In History he sees an endless cycle of progress and retrogression, analogous to the phenomena of human life. Kingdoms are born, attain maturity, and die within a definite period which rarely exceeds three generations, _i.e._, 120 years.[813] During this time they pass through five stages of development and decay.[814] It is noteworthy that Ibn Khaldún admits the moral superiority of the Nomads. For him civilisation necessarily involves corruption and degeneracy. If he did not believe in the gradual advance of mankind towards some higher goal, his pessimism was justified by the lessons of experience and by the mournful plight of the Muḥammadan world, to which his view was restricted.[815]
[Sidenote: The fall of Granada (1492 A.D.).]
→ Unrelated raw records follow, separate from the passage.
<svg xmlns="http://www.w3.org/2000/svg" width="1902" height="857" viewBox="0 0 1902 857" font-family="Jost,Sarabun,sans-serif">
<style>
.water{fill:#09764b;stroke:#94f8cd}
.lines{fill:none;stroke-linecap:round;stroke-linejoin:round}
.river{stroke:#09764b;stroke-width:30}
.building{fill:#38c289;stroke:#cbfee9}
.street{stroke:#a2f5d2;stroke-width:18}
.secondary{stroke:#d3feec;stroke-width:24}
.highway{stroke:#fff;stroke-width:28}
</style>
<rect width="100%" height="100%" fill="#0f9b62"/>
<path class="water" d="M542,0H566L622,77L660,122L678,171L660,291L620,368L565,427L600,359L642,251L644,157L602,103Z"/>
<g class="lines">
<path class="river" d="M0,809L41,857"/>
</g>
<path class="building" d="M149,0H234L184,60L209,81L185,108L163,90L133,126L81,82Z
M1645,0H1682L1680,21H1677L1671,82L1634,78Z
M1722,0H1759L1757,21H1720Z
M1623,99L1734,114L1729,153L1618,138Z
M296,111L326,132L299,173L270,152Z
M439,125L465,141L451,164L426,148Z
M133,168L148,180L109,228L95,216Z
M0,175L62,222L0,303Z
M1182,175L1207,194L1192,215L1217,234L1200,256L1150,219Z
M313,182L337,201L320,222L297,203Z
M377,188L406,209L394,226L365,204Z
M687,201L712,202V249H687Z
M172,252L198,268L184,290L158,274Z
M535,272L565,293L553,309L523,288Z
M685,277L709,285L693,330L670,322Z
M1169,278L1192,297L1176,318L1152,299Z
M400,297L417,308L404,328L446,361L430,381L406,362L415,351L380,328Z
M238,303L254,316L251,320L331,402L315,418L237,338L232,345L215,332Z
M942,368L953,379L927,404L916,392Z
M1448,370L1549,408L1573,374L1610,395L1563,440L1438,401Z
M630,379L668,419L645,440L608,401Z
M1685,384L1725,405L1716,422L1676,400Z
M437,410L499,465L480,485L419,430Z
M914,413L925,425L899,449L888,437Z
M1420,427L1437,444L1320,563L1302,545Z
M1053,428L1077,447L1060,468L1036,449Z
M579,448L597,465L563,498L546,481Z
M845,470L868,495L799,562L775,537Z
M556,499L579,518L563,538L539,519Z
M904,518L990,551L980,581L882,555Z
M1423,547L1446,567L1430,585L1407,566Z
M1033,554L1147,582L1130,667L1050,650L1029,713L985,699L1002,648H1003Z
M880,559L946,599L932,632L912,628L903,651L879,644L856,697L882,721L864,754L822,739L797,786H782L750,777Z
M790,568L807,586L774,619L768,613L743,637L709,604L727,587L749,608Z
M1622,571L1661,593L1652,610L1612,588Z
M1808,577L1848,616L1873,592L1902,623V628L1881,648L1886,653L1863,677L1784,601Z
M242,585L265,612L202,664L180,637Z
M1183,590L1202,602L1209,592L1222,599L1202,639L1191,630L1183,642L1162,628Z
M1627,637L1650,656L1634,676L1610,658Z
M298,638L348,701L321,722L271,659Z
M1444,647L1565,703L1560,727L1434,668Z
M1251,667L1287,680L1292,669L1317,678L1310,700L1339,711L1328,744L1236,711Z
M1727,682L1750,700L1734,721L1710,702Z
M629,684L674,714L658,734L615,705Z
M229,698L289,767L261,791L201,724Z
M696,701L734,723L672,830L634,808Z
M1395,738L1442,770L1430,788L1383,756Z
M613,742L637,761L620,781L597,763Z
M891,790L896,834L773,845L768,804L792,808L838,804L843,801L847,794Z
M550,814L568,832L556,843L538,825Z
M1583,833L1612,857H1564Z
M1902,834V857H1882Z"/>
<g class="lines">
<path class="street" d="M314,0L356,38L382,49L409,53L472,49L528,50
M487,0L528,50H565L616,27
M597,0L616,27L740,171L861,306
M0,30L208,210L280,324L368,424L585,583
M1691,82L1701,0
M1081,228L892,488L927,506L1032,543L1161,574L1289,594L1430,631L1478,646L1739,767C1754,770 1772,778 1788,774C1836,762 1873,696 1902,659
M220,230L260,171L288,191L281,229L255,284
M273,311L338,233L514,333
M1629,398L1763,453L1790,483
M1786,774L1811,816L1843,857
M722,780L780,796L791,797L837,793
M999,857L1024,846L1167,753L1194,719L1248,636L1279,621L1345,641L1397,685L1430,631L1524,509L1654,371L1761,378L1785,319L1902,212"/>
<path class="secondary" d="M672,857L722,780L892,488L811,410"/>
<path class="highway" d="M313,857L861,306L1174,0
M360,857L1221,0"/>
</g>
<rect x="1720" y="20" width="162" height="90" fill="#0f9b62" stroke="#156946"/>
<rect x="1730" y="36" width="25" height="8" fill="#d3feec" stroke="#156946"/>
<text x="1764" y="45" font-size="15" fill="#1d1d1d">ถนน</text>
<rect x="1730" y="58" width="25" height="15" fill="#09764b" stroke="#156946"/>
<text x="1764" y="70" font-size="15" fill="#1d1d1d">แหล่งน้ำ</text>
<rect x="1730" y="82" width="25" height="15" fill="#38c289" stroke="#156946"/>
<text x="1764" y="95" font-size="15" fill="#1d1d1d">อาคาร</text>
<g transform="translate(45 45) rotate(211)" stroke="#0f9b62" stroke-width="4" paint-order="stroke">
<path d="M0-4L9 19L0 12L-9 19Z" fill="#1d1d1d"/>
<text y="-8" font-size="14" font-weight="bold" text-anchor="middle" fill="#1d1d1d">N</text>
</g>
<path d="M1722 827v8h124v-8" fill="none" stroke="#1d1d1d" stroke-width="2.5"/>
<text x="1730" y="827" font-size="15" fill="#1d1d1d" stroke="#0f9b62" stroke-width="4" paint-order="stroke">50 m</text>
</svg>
In 1492 A.D. the last stronghold of the European Arabs opened its gates to Ferdinand and Isabella, and "the Cross supplanted the Crescent on the towers of Granada." The victors showed a barbarous fanaticism that was the more abominable as it violated their solemn pledges to respect the religion and property of the Moslems, and as it utterly reversed the tolerant and liberal treatment which the Christians of Spain had enjoyed under Muḥammadan rule. Compelled to choose between apostasy and exile, many preferred the latter alternative. Those who remained were subjected to a terrible persecution, until in 1609 A.D., by order of Philip III, the Moors were banished _en masse_ from Spanish soil.
[Sidenote: The Arabs in Sicily.]
Spain was not the sole point whence Moslem culture spread itself over the Christian lands. Sicily was conquered by the Aghlabids of Tunis early in the ninth century, and although the island fell into the hands of the Normans in 1071 A.D., the court of Palermo retained a semi-Oriental character. Here in the reign of Frederick II of Hohenstaufen (1194-1250 A.D.) might be seen "astrologers from Baghdád with long beards and waving robes, Jews who received princely salaries as translators of Arabic works, Saracen dancers and dancing-girls, and Moors who blew silver trumpets on festal occasions."[816] Both Frederick himself and his son Manfred were enthusiastic Arabophiles, and scandalised Christendom by their assumption of 'heathen' manners as well as by the attention which they devoted to Moslem philosophy and science. Under their auspices Arabic learning was communicated to the neighbouring towns of Lower Italy.